Exercise material:
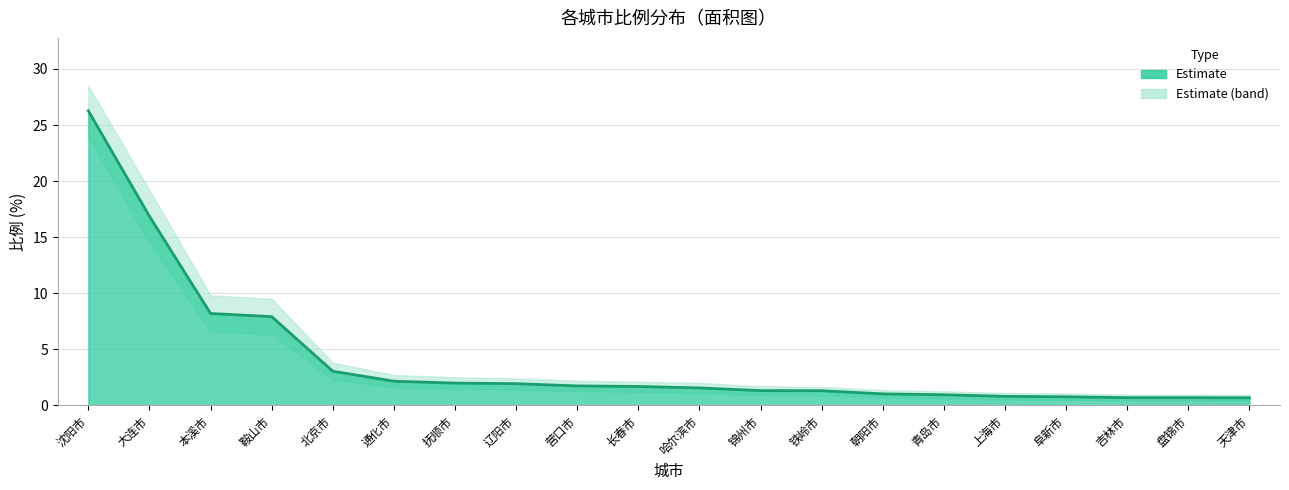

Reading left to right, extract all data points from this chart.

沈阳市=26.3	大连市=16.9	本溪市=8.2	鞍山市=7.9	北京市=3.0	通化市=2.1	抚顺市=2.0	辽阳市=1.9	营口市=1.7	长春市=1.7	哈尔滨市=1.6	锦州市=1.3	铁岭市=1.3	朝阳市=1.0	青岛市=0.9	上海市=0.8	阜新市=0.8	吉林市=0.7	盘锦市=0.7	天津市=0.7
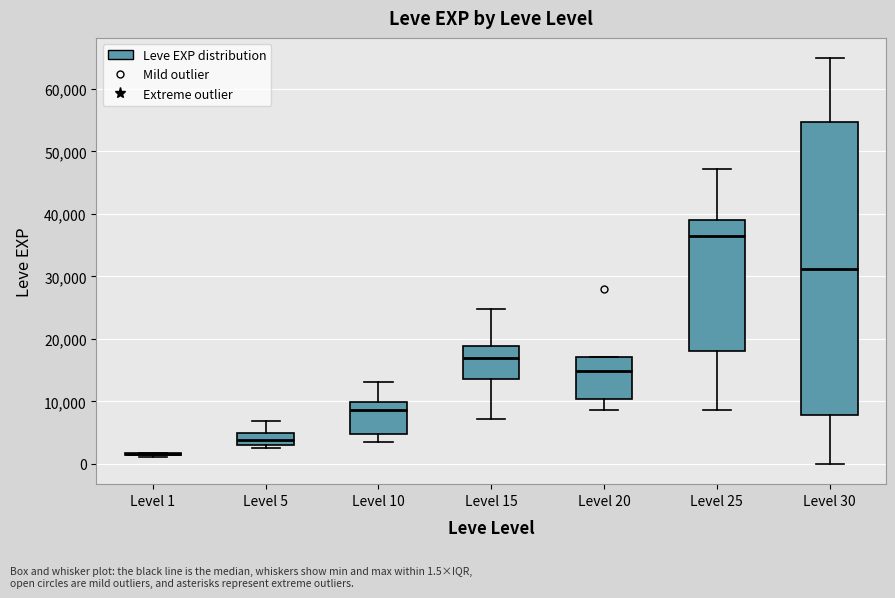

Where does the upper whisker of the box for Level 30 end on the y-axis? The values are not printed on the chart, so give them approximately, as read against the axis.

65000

Try it: Pull out every line of the rows above that contains the word "chart".

Result:
Reading left to right, extract all data points from this chart.
Where does the upper whisker of the box for Level 30 end on the y-axis? The values are not printed on the chart, so give them approximately, as read against the axis.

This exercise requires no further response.